▶ _Tasks to carry out_:
1 – In the blog post about kids' birthdays, how much did Tyler's first birthday cost?
2 – Transcribe the blog post about kids' birthdays from "I have spent" up to and including "down the drain.".
[START OF Provided text]
Friday, March 27, 2009

Kids Birthdays

I am not talking about my children's birthdays, but all of those around us.  This week alone I have two nephews and one niece and my own on Monday (shameless plug for my birthday, which is monday).  Luckily, they are all of the age that they just want money.  Sounds callous, but once they get over legos and princess dolls, they really just want to get what they really want, not something their Aunt picked out in a panic at Target at 11pm at night.  Just write a check, they will be happy and you will not be at Target with all the midnight shoppers.

I have thrown birthday parties and thought I did a pretty good job.  Then I went to someone else's birthday party and thought I failed miserably.  I want to know when it all became a one up-manship?  Why?  Not that you should not throw a party for your child, it's fun and wonderful and a great time is usually had by all.  I just want to know why I feel like a failure if your party is better than mine.  I think I am mostly over this, but it used to weigh so heavily on me.  I remember going to my first neighborhood party in our new neighborhood.  A very crafty neighbor who is now a wonderful friend had saved baby jars and made "jars of honey" for her daughter's Winnie The Pooh party.  Little baby food jars full of candy, fabric lid and a bow.  I am the mom who gets the pinata and hands out ziploc bags for the kids to take the candy home.  Then, my pinata was not big enough.  The goodie bags not full enough.  The decorations lacking in some way.

I have spent a fortune on my kids birthday parties and never rented a bouncy house or cotton candy machine.  I did "borrow" the snow cone machine from our church, but that's allowed and it was summer.  There is nothing wrong with a bouncy house either, I just could not afford one.  I also started planning all birthday parties around any kind of meal.  I will put out chips and stuff, but I am not feeding your kids.  I am very fond of the 2 p.m. to 4p.m. party.  No hot dogs, no pizza and that is that.  I learned this the hard way.  Tyler's first birthday cost us over $500.00 and he does not even remember it.  By the time all the family and friends came over and ate and had a beer or a soda, we were down the drain.
[END OF Provided text]
[START OF Raw data]
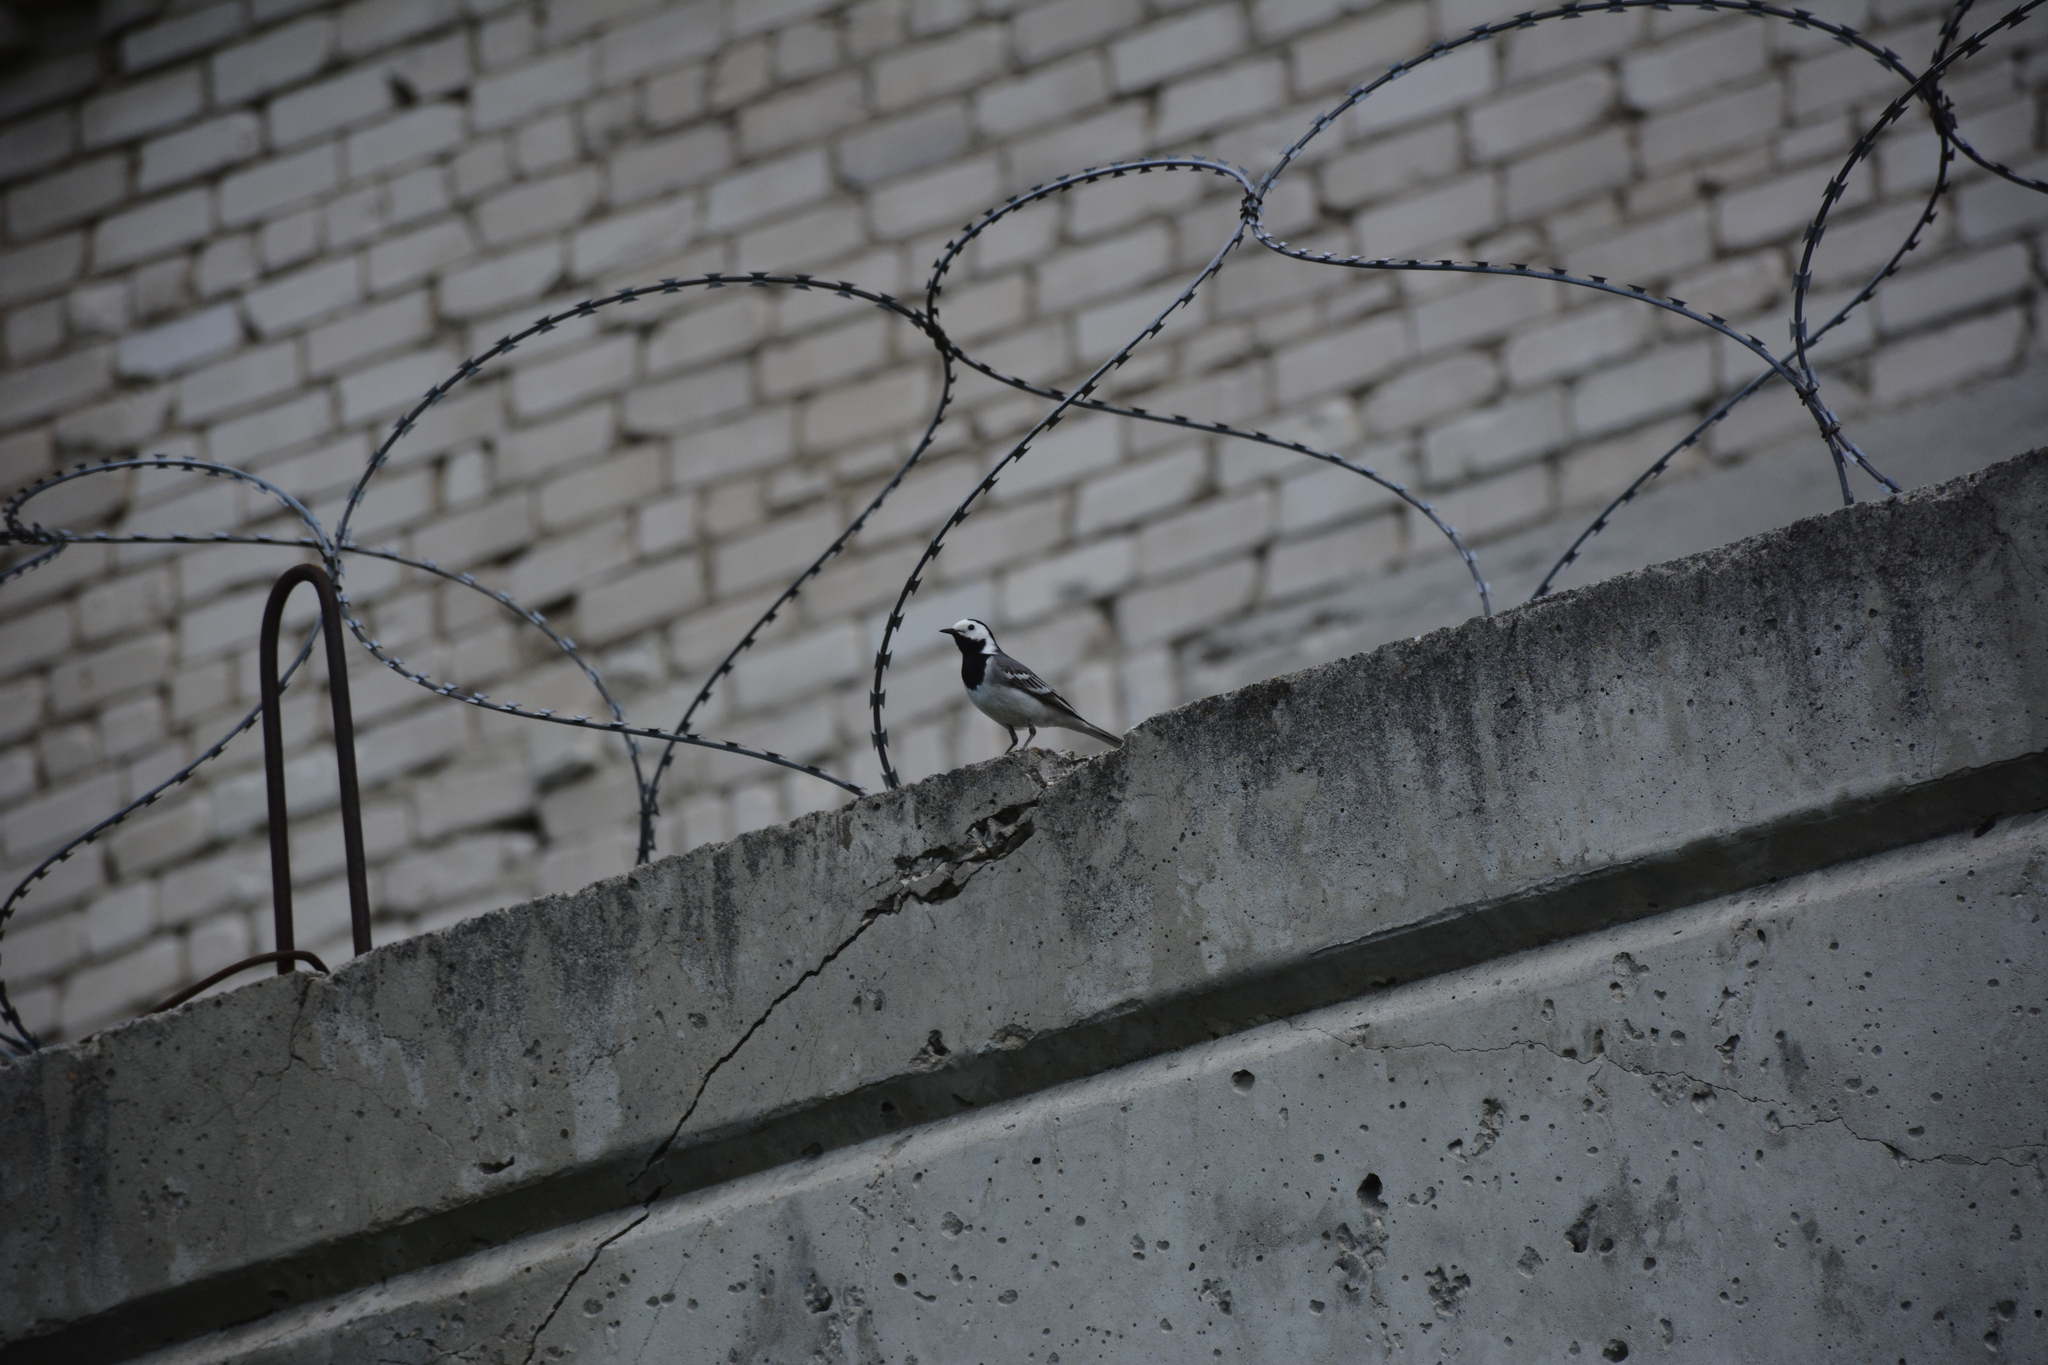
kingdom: Animalia
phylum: Chordata
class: Aves
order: Passeriformes
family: Motacillidae
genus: Motacilla
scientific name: Motacilla alba
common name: White wagtail
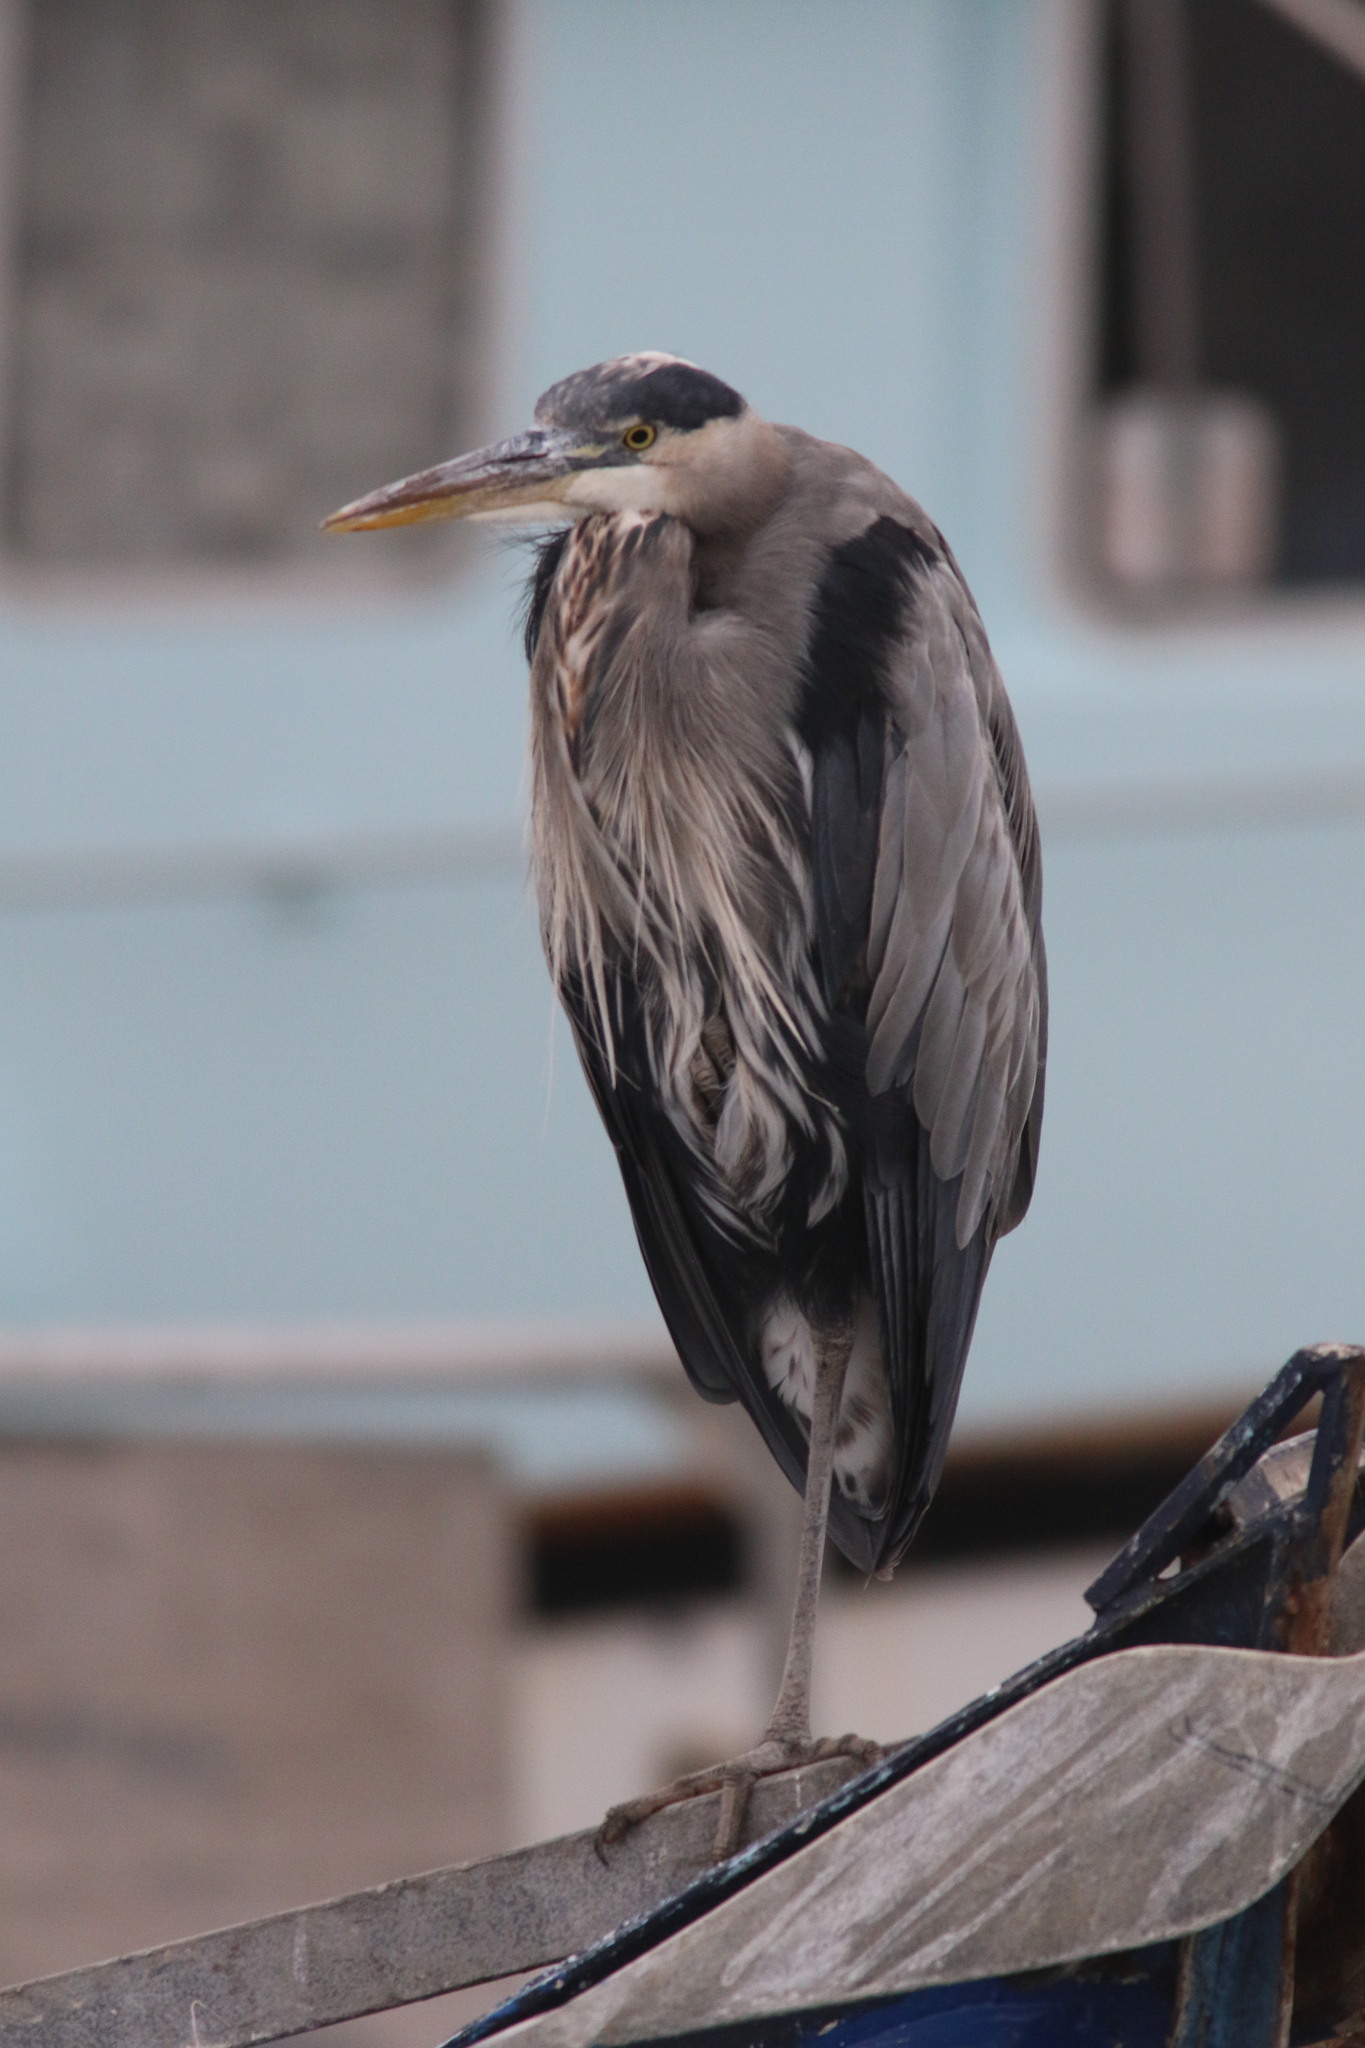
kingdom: Animalia
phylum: Chordata
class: Aves
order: Pelecaniformes
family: Ardeidae
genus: Ardea
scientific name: Ardea herodias
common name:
[END OF Raw data]
▶ _Solutions to the problems_:
1 – Over $500.00.

2 –
I have spent a fortune on my kids birthday parties and never rented a bouncy house or cotton candy machine.  I did "borrow" the snow cone machine from our church, but that's allowed and it was summer.  There is nothing wrong with a bouncy house either, I just could not afford one.  I also started planning all birthday parties around any kind of meal.  I will put out chips and stuff, but I am not feeding your kids.  I am very fond of the 2 p.m. to 4p.m. party.  No hot dogs, no pizza and that is that.  I learned this the hard way.  Tyler's first birthday cost us over $500.00 and he does not even remember it.  By the time all the family and friends came over and ate and had a beer or a soda, we were down the drain.